There have been times in the past when this race might also have left him in tears. Public favourite Cue Card twice crashed out at the third-last fence – once when tanking and with a £1 million bonus in sight – while the remarkable talent that is Thistlecrack was ruled out of last year's race before suffering the same fate this season.
Injury also interrupted the progress of Native River, for whom this was only a second start since his similarly gallant effort 12 months ago.
The prevailing soft ground this time made his tenacity ever more priceless, for one by one opponents as talented as Our Duke, Killultagh Vic and Djakadam waved the white flag and gave up the futile pursuit.

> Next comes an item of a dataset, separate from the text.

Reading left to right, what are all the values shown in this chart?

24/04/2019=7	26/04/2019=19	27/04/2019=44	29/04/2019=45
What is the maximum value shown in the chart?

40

Through all its seven minutes this was a Gold Cup that revolved around only two horses. One of those horses, 4-1 favourite Might Bite, turned for home cantering. He jumped to the front two out under Nico de Boinville but was never able to assert. Soon enough the writing was on the wall and Might Bite hit that wall, weakening up the hill as Native River surged to stardom.

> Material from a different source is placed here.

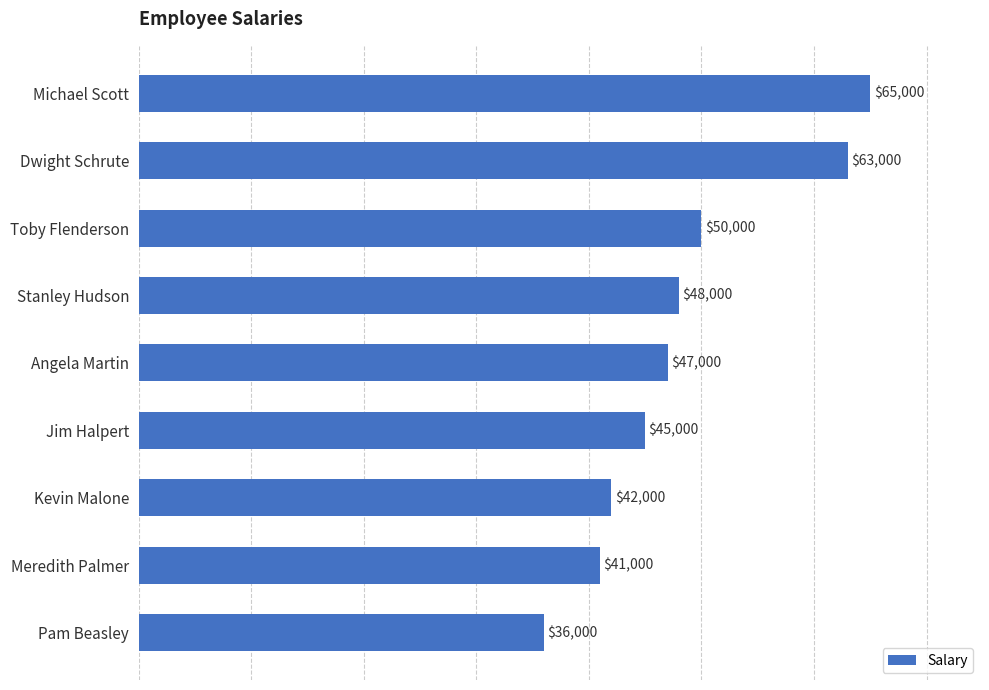

How many series are shown in this chart?

1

"We've had a wonderful preparation with him," said Tizzard, who had won the preceding race with 33-1 shot Kilbricken Storm.
"You think something is going to go wrong, but it didn't. It doesn't get any better. We've been watching the Irish winning everything the last three days, so we thought we had no chance. Now we've had two winners from two runners. It's unreal."
The Brooms, sporting scarves to match their racing silks, felt the same.
"It's a lifetime's ambition and one I thought I would never achieve," said Garth Broom. "It's absolutely fantastic. I was shouting quite a bit! Everything just went to plan, which is unusual in racing."
What is not unusual in racing is the sort of dedication to horses displayed by winning groom Richard Young, who passed up the chance to receive his prize on the podium from Princess Anne, instead remaining with his gallant charge for the eight-year-old's well-earned washdown. So much of what Johnson said, Young would surely have echoed.
Johnson described his Gold Cup drought as "a long 18 years" and, typically, played down his masterful execution of front-running tactics.
"Some people here will know I'm not the most intelligent person in the world, so keeping it simple is the best way forward for me," he said, while also later accepting on the chin the seven-day whip ban and £6,550 fine handed down by the stewards.
"I broke the rules, I was in the wrong," he said. "Hopefully it takes nothing away from Native River, a fantastic performance and fantastic day."
Praising what he also called "a fantastic horse", Johnson added: "To be honest, I was just a passenger. All he wants to do is please. He just wants it so much.
"The horse is the most important part and today it showed. You had a brave horse who stays and jumps. That's what you need to win a Gold Cup."
Win it they did – and, by God, how they deserved it.